When you meet a super successful person, there’s something about them that you often can’t quite verbalize.
Let’s be clear: super successful people tend to have many overlapping traits, regardless of what industry or field they are in. To be a super successful poet is not the same as being a super successful entrepreneur, and beneath the differing methods each must employ to get to where they want to be exists a core truth about them all, that distinguishes those who actualize their potential from those who don’t.
It’s deeper than their morning routines, business acumen or raw talent. It’s more essential than what they could ever learn from a mentor. The most obvious thing about super successful people is that it is about their personality more than anything else.
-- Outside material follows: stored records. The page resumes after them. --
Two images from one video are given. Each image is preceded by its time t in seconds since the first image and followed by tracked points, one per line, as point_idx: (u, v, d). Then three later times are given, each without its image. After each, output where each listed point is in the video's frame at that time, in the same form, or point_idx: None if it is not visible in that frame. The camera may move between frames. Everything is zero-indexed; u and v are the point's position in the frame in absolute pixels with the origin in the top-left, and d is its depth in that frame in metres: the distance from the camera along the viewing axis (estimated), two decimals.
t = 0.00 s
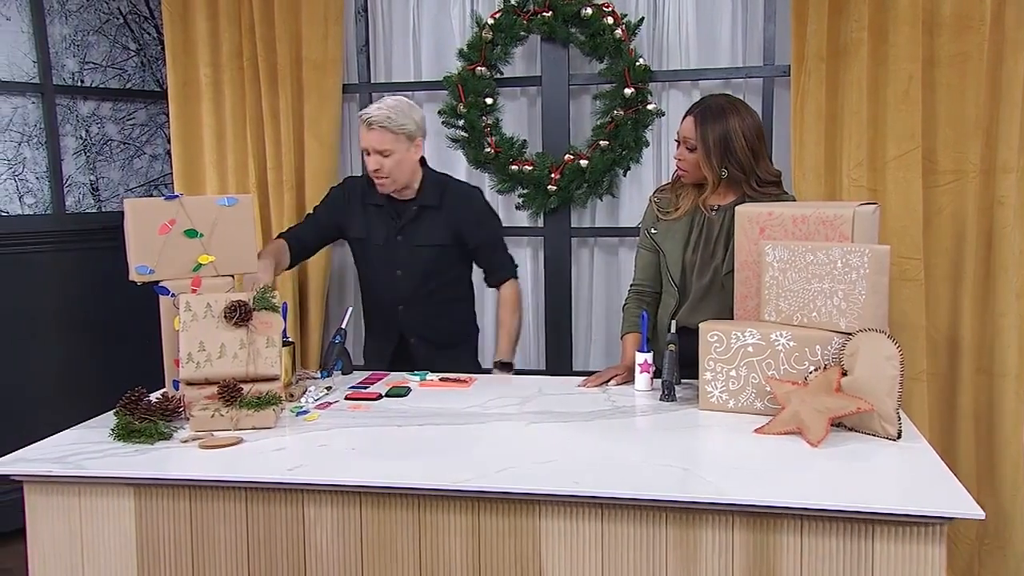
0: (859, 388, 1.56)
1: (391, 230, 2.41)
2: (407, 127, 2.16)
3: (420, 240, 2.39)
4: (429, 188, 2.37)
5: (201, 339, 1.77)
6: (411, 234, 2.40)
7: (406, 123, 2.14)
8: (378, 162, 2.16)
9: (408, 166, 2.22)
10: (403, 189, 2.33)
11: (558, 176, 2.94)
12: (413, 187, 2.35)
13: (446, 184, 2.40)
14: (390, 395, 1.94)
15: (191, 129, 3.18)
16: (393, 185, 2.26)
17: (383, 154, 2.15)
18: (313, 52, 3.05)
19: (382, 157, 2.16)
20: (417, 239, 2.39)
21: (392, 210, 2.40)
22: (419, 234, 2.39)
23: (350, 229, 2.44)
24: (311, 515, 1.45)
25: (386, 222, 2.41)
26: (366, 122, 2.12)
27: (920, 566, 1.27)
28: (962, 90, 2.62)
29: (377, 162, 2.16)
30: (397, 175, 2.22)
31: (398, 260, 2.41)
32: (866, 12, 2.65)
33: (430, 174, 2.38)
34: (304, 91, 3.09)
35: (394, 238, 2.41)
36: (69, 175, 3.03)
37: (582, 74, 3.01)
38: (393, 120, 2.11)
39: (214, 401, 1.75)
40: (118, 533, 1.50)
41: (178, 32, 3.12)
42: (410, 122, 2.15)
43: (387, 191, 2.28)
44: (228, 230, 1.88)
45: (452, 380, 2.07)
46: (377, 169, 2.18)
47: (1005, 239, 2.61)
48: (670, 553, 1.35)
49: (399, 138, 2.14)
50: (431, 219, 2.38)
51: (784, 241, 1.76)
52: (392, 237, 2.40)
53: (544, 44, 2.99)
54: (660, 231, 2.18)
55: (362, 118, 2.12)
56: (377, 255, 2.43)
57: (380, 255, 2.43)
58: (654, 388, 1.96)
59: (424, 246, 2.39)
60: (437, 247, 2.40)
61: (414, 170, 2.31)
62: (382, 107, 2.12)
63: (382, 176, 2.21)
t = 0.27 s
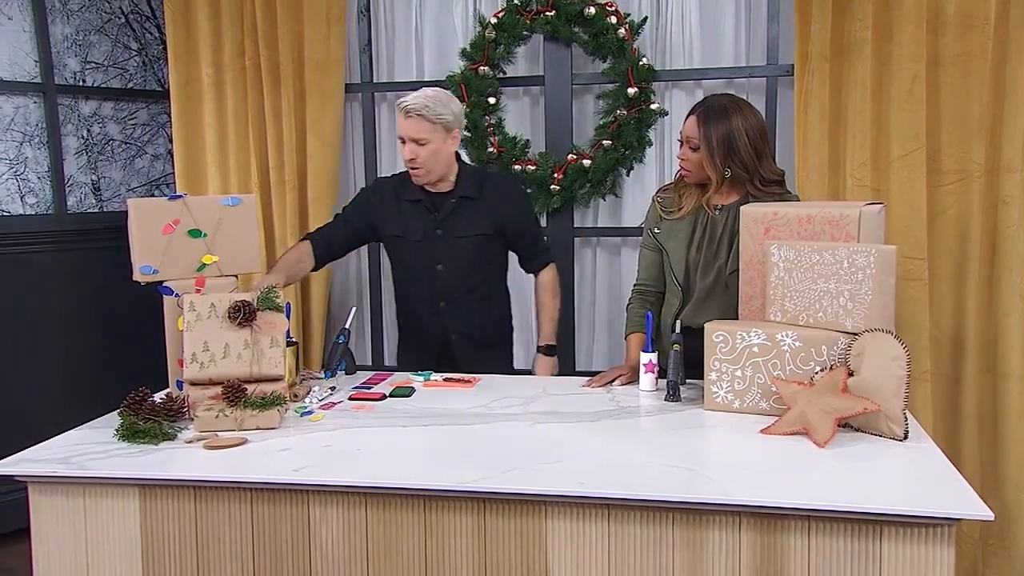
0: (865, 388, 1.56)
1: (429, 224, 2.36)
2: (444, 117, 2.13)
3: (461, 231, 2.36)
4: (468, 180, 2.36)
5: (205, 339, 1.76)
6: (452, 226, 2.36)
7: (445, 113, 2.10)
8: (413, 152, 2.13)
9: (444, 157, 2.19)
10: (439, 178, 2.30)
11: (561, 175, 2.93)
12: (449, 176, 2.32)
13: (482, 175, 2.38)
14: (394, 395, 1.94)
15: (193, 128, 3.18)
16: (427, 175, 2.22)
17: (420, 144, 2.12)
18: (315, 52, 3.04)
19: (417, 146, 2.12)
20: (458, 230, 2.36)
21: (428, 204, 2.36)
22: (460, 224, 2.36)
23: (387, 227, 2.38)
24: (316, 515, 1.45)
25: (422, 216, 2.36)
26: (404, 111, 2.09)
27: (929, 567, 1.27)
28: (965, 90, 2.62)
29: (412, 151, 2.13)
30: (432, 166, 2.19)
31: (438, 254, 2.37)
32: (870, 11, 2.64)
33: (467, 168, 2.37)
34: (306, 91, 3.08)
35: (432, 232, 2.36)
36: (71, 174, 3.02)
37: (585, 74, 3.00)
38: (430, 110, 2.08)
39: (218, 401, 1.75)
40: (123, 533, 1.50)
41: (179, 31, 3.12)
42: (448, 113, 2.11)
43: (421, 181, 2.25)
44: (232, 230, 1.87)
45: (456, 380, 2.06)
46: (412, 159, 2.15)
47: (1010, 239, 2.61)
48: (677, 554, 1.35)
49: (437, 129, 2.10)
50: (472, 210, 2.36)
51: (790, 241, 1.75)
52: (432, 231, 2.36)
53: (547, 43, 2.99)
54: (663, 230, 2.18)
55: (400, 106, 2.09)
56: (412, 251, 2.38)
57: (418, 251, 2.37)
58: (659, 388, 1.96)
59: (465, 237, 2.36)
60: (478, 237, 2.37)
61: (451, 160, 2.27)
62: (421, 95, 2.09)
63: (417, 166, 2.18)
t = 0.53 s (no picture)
0: (869, 389, 1.56)
1: (456, 220, 2.37)
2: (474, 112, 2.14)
3: (488, 227, 2.37)
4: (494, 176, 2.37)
5: (205, 339, 1.75)
6: (478, 222, 2.37)
7: (473, 107, 2.12)
8: (440, 144, 2.14)
9: (471, 151, 2.19)
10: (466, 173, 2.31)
11: (561, 175, 2.91)
12: (475, 173, 2.34)
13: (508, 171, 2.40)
14: (395, 396, 1.93)
15: (191, 128, 3.17)
16: (454, 170, 2.23)
17: (448, 136, 2.13)
18: (314, 51, 3.03)
19: (445, 138, 2.13)
20: (485, 226, 2.37)
21: (455, 200, 2.37)
22: (488, 219, 2.37)
23: (413, 225, 2.39)
24: (318, 516, 1.44)
25: (448, 214, 2.37)
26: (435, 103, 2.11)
27: (933, 567, 1.26)
28: (965, 90, 2.62)
29: (440, 143, 2.14)
30: (459, 161, 2.20)
31: (466, 252, 2.38)
32: (871, 11, 2.64)
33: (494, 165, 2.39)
34: (305, 91, 3.07)
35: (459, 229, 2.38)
36: (68, 174, 3.01)
37: (585, 74, 3.00)
38: (459, 102, 2.10)
39: (219, 401, 1.75)
40: (124, 534, 1.49)
41: (178, 30, 3.11)
42: (478, 107, 2.13)
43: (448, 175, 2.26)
44: (232, 230, 1.87)
45: (457, 380, 2.06)
46: (439, 152, 2.16)
47: (1010, 239, 2.61)
48: (681, 554, 1.34)
49: (466, 122, 2.12)
50: (498, 207, 2.37)
51: (792, 240, 1.75)
52: (459, 228, 2.37)
53: (547, 43, 2.98)
54: (663, 231, 2.17)
55: (429, 99, 2.12)
56: (437, 249, 2.39)
57: (446, 247, 2.38)
58: (661, 388, 1.95)
59: (492, 233, 2.37)
60: (504, 233, 2.38)
61: (477, 157, 2.29)
62: (451, 89, 2.11)
63: (444, 159, 2.18)
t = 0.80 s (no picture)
0: (871, 389, 1.55)
1: (460, 216, 2.37)
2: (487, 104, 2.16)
3: (491, 224, 2.37)
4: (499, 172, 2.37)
5: (204, 341, 1.74)
6: (481, 219, 2.37)
7: (488, 98, 2.14)
8: (450, 129, 2.13)
9: (479, 143, 2.18)
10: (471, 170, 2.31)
11: (561, 175, 2.90)
12: (481, 169, 2.34)
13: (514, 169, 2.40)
14: (396, 397, 1.92)
15: (188, 128, 3.16)
16: (459, 163, 2.20)
17: (459, 123, 2.12)
18: (312, 51, 3.02)
19: (456, 125, 2.12)
20: (489, 223, 2.37)
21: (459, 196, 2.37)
22: (493, 215, 2.37)
23: (415, 220, 2.38)
24: (320, 518, 1.44)
25: (452, 209, 2.37)
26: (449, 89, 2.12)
27: (938, 568, 1.26)
28: (964, 90, 2.62)
29: (450, 129, 2.13)
30: (467, 152, 2.18)
31: (469, 249, 2.38)
32: (870, 11, 2.64)
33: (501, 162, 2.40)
34: (303, 90, 3.07)
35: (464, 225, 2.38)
36: (64, 174, 3.00)
37: (584, 73, 3.00)
38: (474, 89, 2.12)
39: (219, 402, 1.74)
40: (124, 537, 1.48)
41: (175, 30, 3.10)
42: (491, 99, 2.15)
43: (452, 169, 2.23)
44: (232, 230, 1.86)
45: (457, 381, 2.05)
46: (448, 140, 2.14)
47: (1009, 239, 2.61)
48: (685, 555, 1.34)
49: (479, 109, 2.12)
50: (502, 204, 2.37)
51: (793, 241, 1.75)
52: (462, 224, 2.37)
53: (546, 43, 2.97)
54: (660, 232, 2.15)
55: (444, 87, 2.14)
56: (438, 246, 2.38)
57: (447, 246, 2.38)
58: (662, 389, 1.95)
59: (496, 231, 2.37)
60: (508, 231, 2.38)
61: (484, 155, 2.28)
62: (467, 79, 2.14)
63: (451, 149, 2.16)
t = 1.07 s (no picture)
0: (874, 390, 1.55)
1: (449, 212, 2.36)
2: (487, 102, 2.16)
3: (481, 221, 2.36)
4: (490, 170, 2.35)
5: (204, 342, 1.74)
6: (471, 216, 2.36)
7: (488, 95, 2.13)
8: (450, 125, 2.11)
9: (477, 140, 2.16)
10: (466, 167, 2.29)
11: (559, 175, 2.90)
12: (476, 166, 2.33)
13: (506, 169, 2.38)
14: (397, 398, 1.91)
15: (185, 127, 3.14)
16: (457, 161, 2.19)
17: (458, 120, 2.11)
18: (310, 51, 3.01)
19: (455, 120, 2.11)
20: (478, 220, 2.36)
21: (451, 191, 2.36)
22: (479, 214, 2.35)
23: (404, 212, 2.38)
24: (322, 520, 1.43)
25: (441, 205, 2.36)
26: (449, 85, 2.12)
27: (942, 569, 1.26)
28: (963, 89, 2.63)
29: (449, 124, 2.11)
30: (465, 149, 2.16)
31: (453, 245, 2.37)
32: (869, 11, 2.64)
33: (493, 161, 2.37)
34: (301, 90, 3.06)
35: (451, 221, 2.36)
36: (60, 173, 2.99)
37: (583, 73, 2.99)
38: (475, 86, 2.11)
39: (219, 404, 1.73)
40: (124, 539, 1.47)
41: (172, 29, 3.09)
42: (491, 97, 2.14)
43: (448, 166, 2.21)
44: (231, 230, 1.85)
45: (458, 382, 2.04)
46: (446, 136, 2.13)
47: (1008, 239, 2.62)
48: (689, 556, 1.33)
49: (479, 106, 2.11)
50: (492, 202, 2.35)
51: (795, 241, 1.74)
52: (451, 220, 2.36)
53: (545, 42, 2.97)
54: (662, 231, 2.15)
55: (445, 82, 2.13)
56: (426, 241, 2.37)
57: (446, 246, 2.37)
58: (663, 390, 1.94)
59: (485, 228, 2.36)
60: (496, 230, 2.36)
61: (480, 153, 2.27)
62: (467, 75, 2.13)
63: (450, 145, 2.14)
When you meet a successful leader, you will notice that they naturally have very high energy. They are busy-bodies, they get things done. They often connect and engage with people well, have more extroversion than not, a unique or distinct style, and carry themselves with confidence. They manage people well because they are influential, inspirational, and driven to accomplish a lot. They don’t have to try to force any of these things, it’s just who they essentially are.
When you meet a successful artist, you will notice that they are in some way unique. They are introspective, intuitive, emotional and at times, insightful. They interpret life below the surface of it all, they are constantly at work putting pieces together in their head, making sense of things, seeing beauty where others do not. They tend to be more introverted than not, and their success depends largely on their willingness to be vulnerable. The more vulnerable they can be in their work, the more deeply it will resonate with others. They don’t have to try to force any of these things, it’s just who they essentially are.
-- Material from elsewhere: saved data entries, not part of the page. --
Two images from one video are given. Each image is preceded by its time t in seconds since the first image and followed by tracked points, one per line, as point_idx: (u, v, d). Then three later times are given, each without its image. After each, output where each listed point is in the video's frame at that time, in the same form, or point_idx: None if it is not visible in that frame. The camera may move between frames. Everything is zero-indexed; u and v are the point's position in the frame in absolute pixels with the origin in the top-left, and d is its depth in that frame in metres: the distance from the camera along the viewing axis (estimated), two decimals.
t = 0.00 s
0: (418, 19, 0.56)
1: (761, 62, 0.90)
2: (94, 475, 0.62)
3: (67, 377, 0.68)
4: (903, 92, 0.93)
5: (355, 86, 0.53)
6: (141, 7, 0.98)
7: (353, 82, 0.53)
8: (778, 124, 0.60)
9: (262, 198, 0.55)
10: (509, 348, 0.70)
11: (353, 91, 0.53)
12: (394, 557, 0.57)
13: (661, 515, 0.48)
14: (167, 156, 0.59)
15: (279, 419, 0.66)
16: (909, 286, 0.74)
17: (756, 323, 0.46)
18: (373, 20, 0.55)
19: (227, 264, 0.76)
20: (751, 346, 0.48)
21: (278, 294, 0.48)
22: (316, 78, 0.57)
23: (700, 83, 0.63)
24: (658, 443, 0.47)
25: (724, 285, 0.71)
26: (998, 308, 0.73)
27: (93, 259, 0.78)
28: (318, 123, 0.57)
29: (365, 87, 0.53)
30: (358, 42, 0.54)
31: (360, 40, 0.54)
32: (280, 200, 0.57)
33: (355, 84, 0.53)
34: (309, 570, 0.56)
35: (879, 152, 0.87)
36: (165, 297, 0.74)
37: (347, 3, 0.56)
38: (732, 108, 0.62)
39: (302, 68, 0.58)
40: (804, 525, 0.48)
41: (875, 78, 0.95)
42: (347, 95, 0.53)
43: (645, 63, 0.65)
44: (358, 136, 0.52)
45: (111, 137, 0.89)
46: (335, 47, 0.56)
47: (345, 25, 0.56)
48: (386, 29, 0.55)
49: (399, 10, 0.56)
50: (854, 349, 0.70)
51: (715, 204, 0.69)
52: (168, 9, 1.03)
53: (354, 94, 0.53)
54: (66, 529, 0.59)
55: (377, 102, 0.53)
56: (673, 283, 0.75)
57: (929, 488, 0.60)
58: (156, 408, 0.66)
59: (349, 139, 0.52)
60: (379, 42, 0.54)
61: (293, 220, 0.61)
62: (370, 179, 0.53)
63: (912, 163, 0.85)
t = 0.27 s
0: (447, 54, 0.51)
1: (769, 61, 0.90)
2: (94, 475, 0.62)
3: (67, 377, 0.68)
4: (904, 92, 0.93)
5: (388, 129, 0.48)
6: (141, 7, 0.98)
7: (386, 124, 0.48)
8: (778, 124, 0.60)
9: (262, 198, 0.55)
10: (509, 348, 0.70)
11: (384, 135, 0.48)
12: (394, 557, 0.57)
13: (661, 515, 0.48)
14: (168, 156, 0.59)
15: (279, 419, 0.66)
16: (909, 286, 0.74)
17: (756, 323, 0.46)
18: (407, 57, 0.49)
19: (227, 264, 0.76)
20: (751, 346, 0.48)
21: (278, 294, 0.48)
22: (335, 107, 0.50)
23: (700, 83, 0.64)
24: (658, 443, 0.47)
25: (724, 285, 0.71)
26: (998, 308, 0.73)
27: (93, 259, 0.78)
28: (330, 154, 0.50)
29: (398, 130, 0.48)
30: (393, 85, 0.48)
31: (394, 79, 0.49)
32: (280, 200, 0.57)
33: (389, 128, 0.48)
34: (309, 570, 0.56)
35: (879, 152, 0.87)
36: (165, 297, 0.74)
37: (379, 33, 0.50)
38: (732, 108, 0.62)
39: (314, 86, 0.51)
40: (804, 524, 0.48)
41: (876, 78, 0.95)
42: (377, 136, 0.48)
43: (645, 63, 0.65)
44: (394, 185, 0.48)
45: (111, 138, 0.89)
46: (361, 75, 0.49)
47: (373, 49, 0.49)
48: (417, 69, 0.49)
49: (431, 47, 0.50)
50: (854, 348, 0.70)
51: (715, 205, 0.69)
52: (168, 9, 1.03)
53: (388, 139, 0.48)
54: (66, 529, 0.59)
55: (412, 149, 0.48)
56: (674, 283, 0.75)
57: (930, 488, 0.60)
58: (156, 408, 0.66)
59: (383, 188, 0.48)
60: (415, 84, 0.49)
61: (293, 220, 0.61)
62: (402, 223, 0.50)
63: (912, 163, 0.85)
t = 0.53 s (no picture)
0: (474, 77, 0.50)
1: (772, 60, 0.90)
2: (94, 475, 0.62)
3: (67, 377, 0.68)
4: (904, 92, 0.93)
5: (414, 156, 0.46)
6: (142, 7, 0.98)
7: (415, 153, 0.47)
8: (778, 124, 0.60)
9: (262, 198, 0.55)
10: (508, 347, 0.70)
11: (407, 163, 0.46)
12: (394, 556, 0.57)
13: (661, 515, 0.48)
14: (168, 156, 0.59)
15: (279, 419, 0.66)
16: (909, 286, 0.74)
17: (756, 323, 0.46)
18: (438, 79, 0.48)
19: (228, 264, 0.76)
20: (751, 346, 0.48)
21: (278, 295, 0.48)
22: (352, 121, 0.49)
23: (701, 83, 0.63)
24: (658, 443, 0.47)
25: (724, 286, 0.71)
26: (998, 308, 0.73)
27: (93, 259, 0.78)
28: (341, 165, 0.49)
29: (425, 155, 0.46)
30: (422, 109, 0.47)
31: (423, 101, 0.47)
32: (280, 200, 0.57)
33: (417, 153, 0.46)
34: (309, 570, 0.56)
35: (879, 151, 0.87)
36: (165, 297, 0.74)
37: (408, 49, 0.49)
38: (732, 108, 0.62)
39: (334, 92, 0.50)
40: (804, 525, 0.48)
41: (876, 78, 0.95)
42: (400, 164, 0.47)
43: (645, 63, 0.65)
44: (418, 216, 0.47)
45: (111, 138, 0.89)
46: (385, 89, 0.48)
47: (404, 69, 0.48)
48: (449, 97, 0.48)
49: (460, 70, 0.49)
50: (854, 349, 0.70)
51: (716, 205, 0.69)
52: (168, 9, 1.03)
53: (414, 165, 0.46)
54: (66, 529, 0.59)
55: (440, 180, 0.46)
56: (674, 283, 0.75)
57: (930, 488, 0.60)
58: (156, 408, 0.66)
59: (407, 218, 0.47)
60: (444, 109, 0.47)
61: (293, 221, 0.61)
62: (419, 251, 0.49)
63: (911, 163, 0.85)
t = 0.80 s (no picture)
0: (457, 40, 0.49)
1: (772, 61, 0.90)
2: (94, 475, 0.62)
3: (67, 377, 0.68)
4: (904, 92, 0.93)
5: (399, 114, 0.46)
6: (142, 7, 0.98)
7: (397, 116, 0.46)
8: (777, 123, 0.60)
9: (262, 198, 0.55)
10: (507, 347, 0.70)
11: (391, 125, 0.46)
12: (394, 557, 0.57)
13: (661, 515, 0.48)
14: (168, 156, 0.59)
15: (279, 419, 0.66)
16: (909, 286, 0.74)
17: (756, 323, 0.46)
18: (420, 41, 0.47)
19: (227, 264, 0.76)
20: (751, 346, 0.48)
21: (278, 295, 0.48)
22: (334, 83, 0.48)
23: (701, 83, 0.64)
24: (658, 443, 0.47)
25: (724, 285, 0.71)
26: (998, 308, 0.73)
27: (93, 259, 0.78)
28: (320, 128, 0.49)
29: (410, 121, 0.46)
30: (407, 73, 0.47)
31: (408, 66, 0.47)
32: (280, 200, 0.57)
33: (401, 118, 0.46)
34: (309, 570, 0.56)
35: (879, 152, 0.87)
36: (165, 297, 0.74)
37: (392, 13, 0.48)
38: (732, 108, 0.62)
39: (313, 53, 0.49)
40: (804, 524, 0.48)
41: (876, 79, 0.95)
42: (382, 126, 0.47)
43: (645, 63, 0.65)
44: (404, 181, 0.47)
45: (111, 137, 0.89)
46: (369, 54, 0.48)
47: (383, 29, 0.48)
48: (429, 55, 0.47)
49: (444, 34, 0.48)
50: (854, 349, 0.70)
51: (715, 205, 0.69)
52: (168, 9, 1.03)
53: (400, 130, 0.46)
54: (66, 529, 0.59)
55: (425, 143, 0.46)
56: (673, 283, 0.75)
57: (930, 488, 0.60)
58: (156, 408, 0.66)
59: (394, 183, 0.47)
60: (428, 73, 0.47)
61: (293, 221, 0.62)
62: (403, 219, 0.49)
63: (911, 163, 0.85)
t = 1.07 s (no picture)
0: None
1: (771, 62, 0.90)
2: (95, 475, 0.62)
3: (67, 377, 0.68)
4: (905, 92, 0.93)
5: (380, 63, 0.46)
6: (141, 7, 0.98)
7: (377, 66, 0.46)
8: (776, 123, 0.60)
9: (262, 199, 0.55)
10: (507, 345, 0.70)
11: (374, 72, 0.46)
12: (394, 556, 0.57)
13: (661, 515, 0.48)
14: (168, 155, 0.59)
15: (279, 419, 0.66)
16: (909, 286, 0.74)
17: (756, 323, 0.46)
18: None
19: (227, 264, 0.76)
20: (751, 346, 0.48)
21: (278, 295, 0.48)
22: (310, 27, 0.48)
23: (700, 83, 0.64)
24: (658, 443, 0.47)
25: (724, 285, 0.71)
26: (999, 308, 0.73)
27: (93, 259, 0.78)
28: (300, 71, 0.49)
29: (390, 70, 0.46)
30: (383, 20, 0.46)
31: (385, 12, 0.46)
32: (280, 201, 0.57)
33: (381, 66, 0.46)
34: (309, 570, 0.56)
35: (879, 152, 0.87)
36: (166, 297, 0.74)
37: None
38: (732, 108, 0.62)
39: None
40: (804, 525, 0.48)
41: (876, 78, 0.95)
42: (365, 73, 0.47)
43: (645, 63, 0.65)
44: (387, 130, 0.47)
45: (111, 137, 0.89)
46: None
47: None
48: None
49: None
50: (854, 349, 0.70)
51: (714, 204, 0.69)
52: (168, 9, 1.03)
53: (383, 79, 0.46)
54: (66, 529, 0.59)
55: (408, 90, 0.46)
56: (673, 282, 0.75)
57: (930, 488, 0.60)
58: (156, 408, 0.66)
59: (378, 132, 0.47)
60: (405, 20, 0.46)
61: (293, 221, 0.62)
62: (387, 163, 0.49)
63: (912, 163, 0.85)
Super successful people capitalize on the natural strengths of their personalities. That’s what sets them apart.
There are many skills you can learn. You can learn marketing, you can learn bookkeeping, you can learn emotional intelligence and leadership. You can alter and enhance different parts of your personality. You will change over time, there’s no doubt about that. But you have to grow in the direction of who you most fundamentally are. Because trying to make someone else’s success formula work is never going to give you the right equation.
It’s not that some people were born with “success personalities” and others were not. You can learn the methods, behaviors and habits that will help you capitalize on what you have. But at the end of the day, it is always going to come back down to your degree of self-awareness. Who are you? What are you good at? What do you care about? What do you have to give?
Truly successful people are intrinsically motivated. This means that their work is fulfilling to them on its own, it is the reward in itself. When you are motivated by power, or money, or anything else that conveys status, you’re never going to feel complete, because you’re always working for someone else to give you something, as opposed to what you can give yourself.
Ironically, the more you lean into that intrinsic fulfillment, the more the world tends to acknowledge and reward you — often beyond your wildest dreams.